### PROBLEMS TO WORK ON
- 1) Answer these questions using the St. George text.
(a) Who is the President of the Church?
(b) Where were the first Sunday liturgies of the New Brunswick community held?
(c) At what address was the lot for the new church located?
- 2) Rewrite the passage of the St. George text between "Unfortunately despite the" and "Hall were stopped.", inclusive, swapping "floundered" for "struggled".

### PROVIDED TEXT

The Greek Orthodox Church of St. George of Piscataway, New Jersey is the largest Greek congregation in New Jersey. In 2016 the congregation celebrated its 100th Anniversary as well as the 43rd anniversary of its Greek Festival. Its 48th Annual Greek festival takes place May 20–23, 2021. The presiding Priest is The Very Reverend Archimandrites Nektarios Cottros since January 2018. The President of the Church is Mr. George Athanasopoulos.

History of St. George 
On July 19, 1917, the Greek Orthodox community of New Brunswick was incorporated. Sunday liturgies for the members of this new community were held on the second floor of the Eagles’ Hall, on the corner of Neilson and Church Streets and, as there was no permanent priest, a different priest officiated each Sunday.

Unfortunately despite the selfless contributions and untiring efforts of the early parishioners, the new community floundered. After about a year of existence, the Board of Trustees dissolved and Church services in the Eagles’ Hall were stopped.

Undaunted, a second group of determined men met in 1918 and discussed how to build a permanent Church. Thus the first St. George building fund was spear-headed by Nicholas Chilakos, John Stroumtsos, the Reverend Father Vasilios Daskalakis and Nicholas Konstantakos (who served as Treasurer). Against strong odds, these men undertook a major task of raising money for the new Church. Every single Greek business and every single Greek person were approached for funds to support the new church. And while this was occurring, church services were begun again, this time at the Christ Episcopal Church (also in New Brunswick). At the same time, a Greek School and a new Board of Trustees were formed. John Stroumtsos was President of the new Board.

The cost of the new Church was estimated to be $12,770 and the land on which it would sit would cost $1,300 (total: $14,079). A mortgage of $5000 was acquired by the new Board from the Middlesex Title Guarantee Company. The lot on which the new church would stand was located at 9 River Road in Highland Park. This was considered a prime location because of its central location and easy accessibility to people from surrounding towns. Construction began in 1918 and was completed in 1919. The total cost of this building was $12,770.00. Imbedded in the cornerstone of this building is a bottle containing the listing of the first Board of Trustees, Reverend Father George Spyridakis was the priest when the land was bought, but was later reassigned to the Newark community. The first priest of the newly built church was Father Daskalakis.

The early years of this community were difficult. The treasury often lacked the necessary funds to conduct the church's business and the community was called upon to give their time and talents. Examples of unselfish giving abound. Notable are the following: the first paint job was paid for by founder Gregory Mackaronis, Father Daskalakis personally paid for the essentials to outfit the “Ayia Trapeza” and Nicholas Costas would make repairs to the Church when needed. All gave gladly because they wanted a strong community. And because of efforts such as these, the community survived and grew.

The internal strife in Greece after World War I had an impact on the Highland Park community. Between 1921 and 1928, a rift developed in the community when parishioners took sides on the political issues affecting Greece. Although few records during those years exist, it has been recorded that as a result of the rift, there were two Greek schools and two different congregations that held religious services simultaneously. During this time the first Greek School was begun, a constitution was adopted, a choir was formed and the Philoptochos, St. Barbara, was begun. Eventually the rifts were resolved and the community moved forward into a post-war era.

Data excerpts:
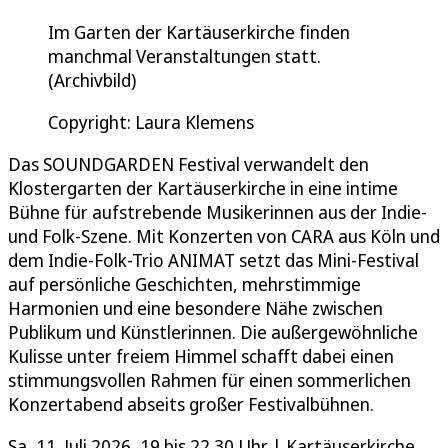
Im Garten der Kartäuserkirche finden
manchmal Veranstaltungen statt.
(Archivbild)
Copyright: Laura Klemens
Das SOUNDGARDEN Festival verwandelt den
Klostergarten der Kartäuserkirche in eine intime
Bühne für aufstrebende Musikerinnen aus der Indie-
und Folk-Szene. Mit Konzerten von CARA aus Köln und
dem Indie-Folk-Trio ANIMAT setzt das Mini-Festival
auf persönliche Geschichten, mehrstimmige
Harmonien und eine besondere Nähe zwischen
Publikum und Künstlerinnen. Die außergewöhnliche
Kulisse unter freiem Himmel schafft dabei einen
stimmungsvollen Rahmen für einen sommerlichen
Konzertabend abseits großer Festivalbühnen.
Sa, 11. Juli 2026, 19 bis 22.30 Uhr | Kartäuserkirche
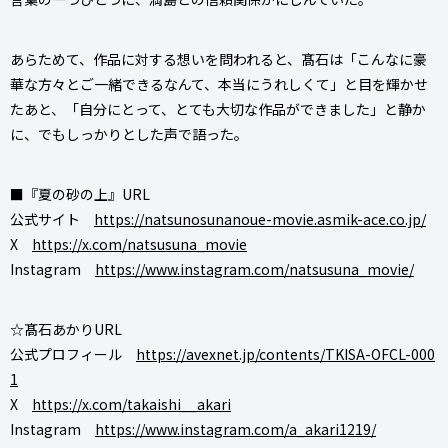
あらためて、作品に対する想いを問われると、髙石は「こんなに豪
華な方々とご一緒できるなんて、本当にうれしくて」と目を輝かせ
たあと、「自分にとって、とても大切な作品ができました」と静か
に、でもしっかりとした声で語った。
■『夏の砂の上』URL
公式サイト
https://natsunosunanoue-movie.asmik-ace.co.jp/
X
https://x.com/natsusuna_movie
Instagram
https://www.instagram.com/natsusuna_movie/
☆髙石あかりURL
公式プロフィール
https://avexnet.jp/contents/TKISA-OFCL-000
1
X
https://x.com/takaishi__akari
Instagram
https://www.instagram.com/a_akari1219/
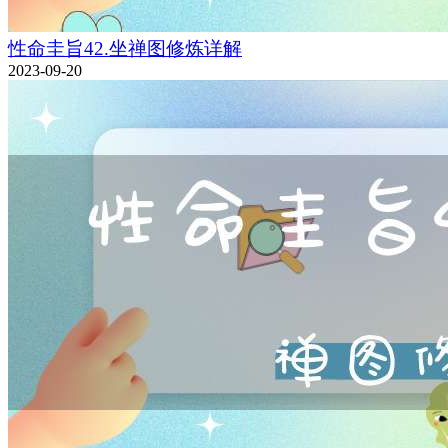
性命圭旨42.坐禅图修炼详解
2023-09-20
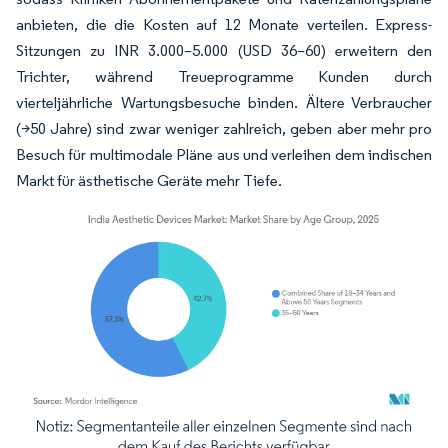
anbieten, die die Kosten auf 12 Monate verteilen. Express-
Sitzungen zu INR 3.000–5.000 (USD 36–60) erweitern den
Trichter, während Treueprogramme Kunden durch
vierteljährliche Wartungsbesuche binden. Ältere Verbraucher
(>50 Jahre) sind zwar weniger zahlreich, geben aber mehr pro
Besuch für multimodale Pläne aus und verleihen dem indischen
Markt für ästhetische Geräte mehr Tiefe.
Bild © Mordor Intelligence. Wiederverwendung erfordert Namensnennung gemäß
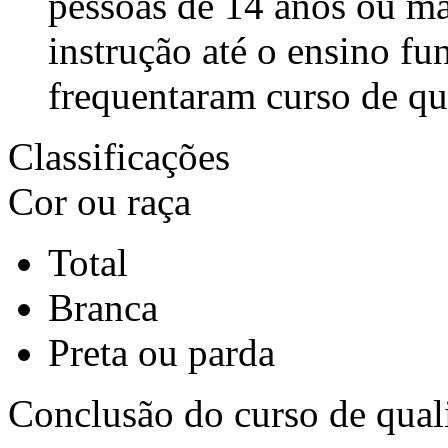
pessoas de 14 anos ou ma
instrução até o ensino f
frequentaram curso de qua
Classificações
Cor ou raça
Total
Branca
Preta ou parda
Conclusão do curso de quali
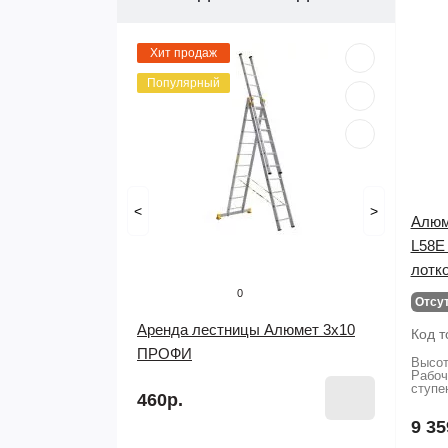
Хит продаж
Популярный
<
>
Алюм
L58E 
лотк
0
Отсу
Аренда лестницы Алюмет 3х10
Код т
ПРОФИ
Высот
Рабоч
ступе
460р.
9 35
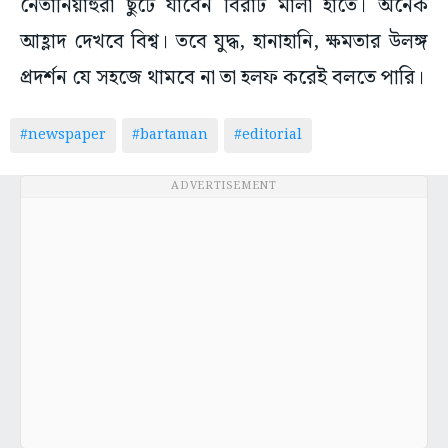
আহ্লাদ দেখবে বিশ্ব। তবে যুদ্ধ, হানাহানি, ক্ষমতার উলঙ্গ
প্রদর্শন যে সহজে থামবে না তা হলফ করেই বলতে পারি।
#newspaper
#bartaman
#editorial
ADVERTISEMENT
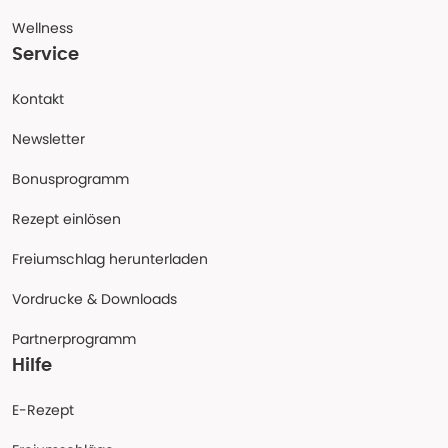
Wellness
Service
Kontakt
Newsletter
Bonusprogramm
Rezept einlösen
Freiumschlag herunterladen
Vordrucke & Downloads
Partnerprogramm
Hilfe
E-Rezept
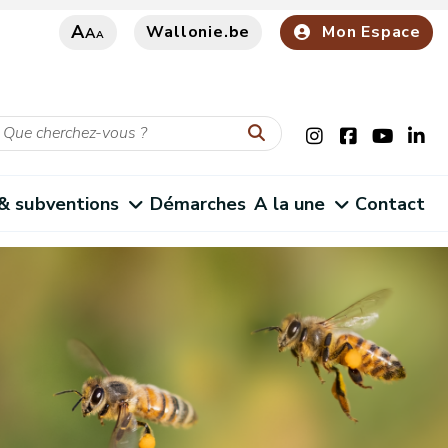
A
Wallonie.be
Mon Espace
A
A
 & subventions
Démarches
A la une
Contact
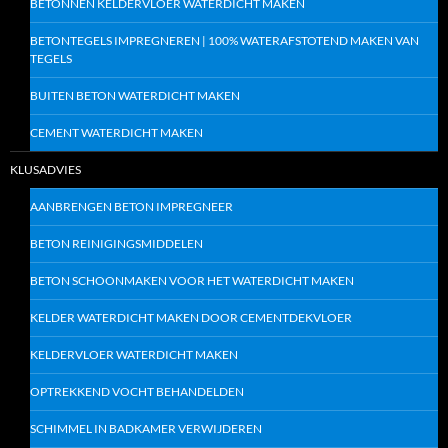
BETONNEN KELDERVLOER WATERDICHT MAKEN
BETONTEGELS IMPREGNEREN | 100% WATERAFSTOTEND MAKEN VAN
TEGELS
BUITEN BETON WATERDICHT MAKEN
CEMENT WATERDICHT MAKEN
KLUSADVIES
AANBRENGEN BETON IMPREGNEER
BETON REINIGINGSMIDDELEN
BETON SCHOONMAKEN VOOR HET WATERDICHT MAKEN
KELDER WATERDICHT MAKEN DOOR CEMENTDEKVLOER
KELDERVLOER WATERDICHT MAKEN
OPTREKKEND VOCHT BEHANDELDEN
SCHIMMEL IN BADKAMER VERWIJDEREN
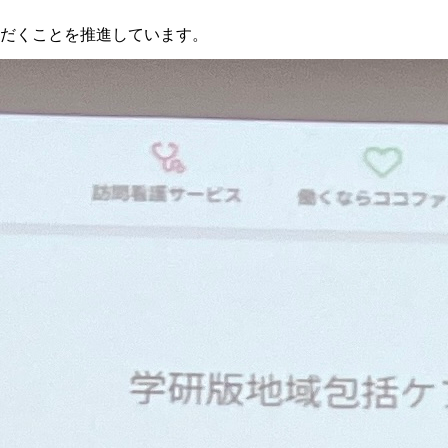
だくことを推進しています。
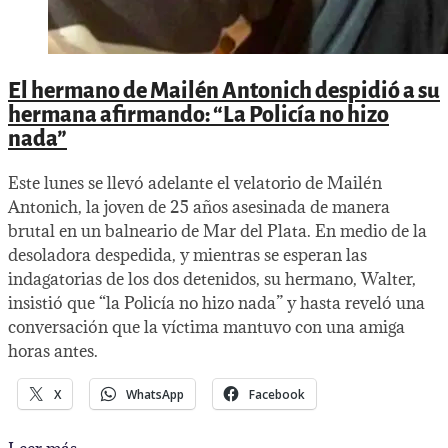
El hermano de Mailén Antonich despidió a su
hermana afirmando: “La Policía no hizo
nada”
Este lunes se llevó adelante el velatorio de Mailén
Antonich, la joven de 25 años asesinada de manera
brutal en un balneario de Mar del Plata. En medio de la
desoladora despedida, y mientras se esperan las
indagatorias de los dos detenidos, su hermano, Walter,
insistió que “la Policía no hizo nada” y hasta reveló una
conversación que la víctima mantuvo con una amiga
horas antes.
X
WhatsApp
Facebook
El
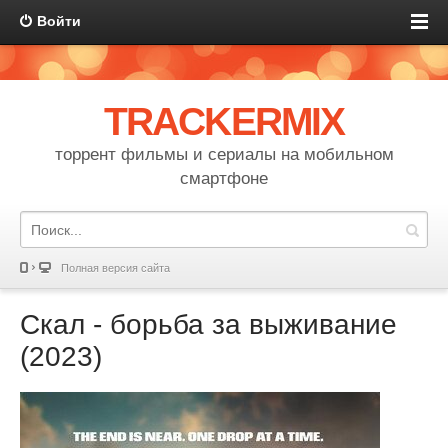
Войти
TRACKERMIX
торрент фильмы и сериалы на мобильном
смартфоне
Полная версия сайта
Скал - борьба за выживание
(2023)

### ANSWERS BY TASK
- 1)
(a) Mr. George Athanasopoulos
(b) On the second floor of the Eagles’ Hall, on the corner of Neilson and Church Streets
(c) 9 River Road in Highland Park

- 2)
Unfortunately despite the selfless contributions and untiring efforts of the early parishioners, the new community struggled. After about a year of existence, the Board of Trustees dissolved and Church services in the Eagles’ Hall were stopped.